Literary Sources (chronological order, by publication date)

  • John Milton, Paradise Lost (1667). One of the three texts that the Creature reads prior to meeting Victor Frankenstein. The Creature parallels Adam as a created being as well as Satan as a discussion of free will, identity, and rebellion against the creator.
  • Samuel Taylor Coleridge, The Rime of the Ancient Mariner (1798). The sublime power of nature and the Arctic is paralleled with the isolated Captain Walton. The theme of a survivor telling a tale of punishment at the hands of nature is carried first by Victor Frankenstein and then later Captain Walton by the content of his letters to his sister.
  • Lord Byron, Manfred (1817). One man’s quest for power over nature. Like the title character, Frankenstein seeks forbidden knowledge and is isolated as he focuses on his task. The sublime acts as the strongest theme with the hero attempting to conquer it.


Relevance and Cultural Impact

Poster - Frankenstein 02

Poster for Universal Pictures 1931 Frankenstein by James Whale with Boris Karloff as the Monster. This popularized the image of the monster in Karloff's image with Frankenstein as the name of the monster.

Mary Shelley’s Frankenstein; or, the Modern Prometheus has been adapted countless times with the first stage adaption in 1823 Presumption; or, the Fate of Frankenstein by Richard Peake and continuing non stop as the source material was adapted to fit the popular genres of the time. Notable film adaptations include Universal Pictures Frankenstein, directed by James Whale with Boris Karloff playing the Creature in the film and its sequels.

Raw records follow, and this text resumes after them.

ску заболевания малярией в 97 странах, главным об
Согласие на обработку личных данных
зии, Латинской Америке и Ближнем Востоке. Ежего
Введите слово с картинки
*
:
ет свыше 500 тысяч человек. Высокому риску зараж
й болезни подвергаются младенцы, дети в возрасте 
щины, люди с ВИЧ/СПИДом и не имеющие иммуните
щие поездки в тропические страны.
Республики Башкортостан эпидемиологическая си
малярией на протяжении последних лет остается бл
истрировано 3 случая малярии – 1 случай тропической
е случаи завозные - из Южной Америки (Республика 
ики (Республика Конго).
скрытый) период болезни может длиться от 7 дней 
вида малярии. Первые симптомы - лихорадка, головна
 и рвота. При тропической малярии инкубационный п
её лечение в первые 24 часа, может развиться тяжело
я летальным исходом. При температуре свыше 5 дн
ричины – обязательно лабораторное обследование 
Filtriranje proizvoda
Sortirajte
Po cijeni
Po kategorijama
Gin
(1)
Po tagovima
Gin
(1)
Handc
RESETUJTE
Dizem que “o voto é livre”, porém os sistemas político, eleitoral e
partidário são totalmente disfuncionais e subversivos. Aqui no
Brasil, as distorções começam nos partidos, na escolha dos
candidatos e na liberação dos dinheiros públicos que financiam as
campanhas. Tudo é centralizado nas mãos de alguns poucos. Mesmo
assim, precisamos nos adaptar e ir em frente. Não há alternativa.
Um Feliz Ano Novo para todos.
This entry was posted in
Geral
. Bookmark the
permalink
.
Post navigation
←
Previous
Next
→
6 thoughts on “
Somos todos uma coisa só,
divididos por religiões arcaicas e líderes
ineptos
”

The success of Karloff’s portrayal of the creature cemented the silent, flat top spouting, green giant with bolts in the neck as the archetype for the Creature in popular culture. In addition to Karloff’s promotional image as the flag bearer for the Creature, popular culture has evolved the nameless creation so that the name Frankenstein is synonymous with the creature, not merely the creator. Pop culture has gone as far as including Frankenstein’s creature as a staple for Halloween costumes.

The name itself, ‘frankenstein,’ as adapted into modern English with ‘franken-’ attached to another noun. This combination is often used to describe, disparagingly, genetically modified foods as ‘frankenfoods.’ Other uses of the titular character’s surname include Frankenweenie, two films with the same name by director Tim Burton.